The theory was that where there was an overlap in the top five in each dataset, this would then be considered the winner.

So unfortunately, the model wasn’t ready for action in 2019… but there’s always next year!

Perfecting the model for 2020

For the 2020 Cup there are several areas where data could be improved to yield the necessary overlap and predict the winner. The gaps in information include:

The historical data for all past races used was incomplete due to limited archives available online.
Historical pedigree details weren’t available to add to the data
Not all the participating horses had an official ranking yet (due to some being overseas competitors)
The weather on the day, along with the condition of the racecourse were not considered and added to the data, this should be included to create an accurate prediction

Because of the sparse data used for the 2019 race, it was difficult to leverage Azure’s machine learning which created a barrier for the model. Improved and more detailed data will help overcome this obstacle and improve the prediction for 2020.

All jokes aside, can we actually predict the winner?

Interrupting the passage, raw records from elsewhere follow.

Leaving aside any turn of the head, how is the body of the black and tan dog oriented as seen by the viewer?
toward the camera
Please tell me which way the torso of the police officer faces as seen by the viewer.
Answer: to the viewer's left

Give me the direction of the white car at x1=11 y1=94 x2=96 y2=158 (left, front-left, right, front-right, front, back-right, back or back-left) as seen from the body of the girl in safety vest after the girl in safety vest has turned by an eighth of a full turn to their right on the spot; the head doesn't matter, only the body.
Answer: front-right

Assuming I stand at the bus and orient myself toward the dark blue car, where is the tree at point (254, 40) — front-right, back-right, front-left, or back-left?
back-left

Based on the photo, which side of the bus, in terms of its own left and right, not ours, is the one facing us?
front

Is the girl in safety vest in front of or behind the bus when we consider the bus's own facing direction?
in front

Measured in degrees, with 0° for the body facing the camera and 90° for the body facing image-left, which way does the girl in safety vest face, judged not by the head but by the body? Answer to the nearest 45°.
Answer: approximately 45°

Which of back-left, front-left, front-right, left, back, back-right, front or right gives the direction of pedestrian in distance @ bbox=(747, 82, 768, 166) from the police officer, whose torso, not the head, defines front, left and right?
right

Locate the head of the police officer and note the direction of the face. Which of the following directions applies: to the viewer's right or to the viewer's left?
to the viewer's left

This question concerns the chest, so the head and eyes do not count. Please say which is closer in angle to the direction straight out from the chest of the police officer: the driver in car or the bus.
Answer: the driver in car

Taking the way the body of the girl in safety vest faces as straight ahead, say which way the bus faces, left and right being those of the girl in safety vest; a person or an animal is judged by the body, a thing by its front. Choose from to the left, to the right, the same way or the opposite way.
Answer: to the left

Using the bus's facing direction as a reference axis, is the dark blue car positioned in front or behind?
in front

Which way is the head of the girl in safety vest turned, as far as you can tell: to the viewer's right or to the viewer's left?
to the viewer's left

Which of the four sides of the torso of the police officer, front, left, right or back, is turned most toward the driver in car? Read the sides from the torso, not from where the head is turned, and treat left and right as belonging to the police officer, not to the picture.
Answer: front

Provided that all the additional data can be sourced then there could (maybe) be a couple of ways that machine learning or AI can predict the winner:

Machine learning: A model could be built in a way that allows Azure services to access and leverage all the data that is fed into it. It would then be easier for Azure to predict the winning horse/jockey.
Reproducing manual predictive analysis steps in Azure: If the technical implementation steps are replicated using a sorting algorithm (for example, the Pigeon-hole algorithm written in Python) within the Azure environment then that could be another way of coming up with the winning horse / jockey.
Pattern recognition: Over the past 158 years there could potentially be a pattern that has developed over the years and if AI can detect a pattern then that could be another way of predicting the winning horse/ jockey.

So the answer? The odds might be stacked against the predictor model but at the end of the day, if you want to win the race, you’ve got to be in the race. Watch this space…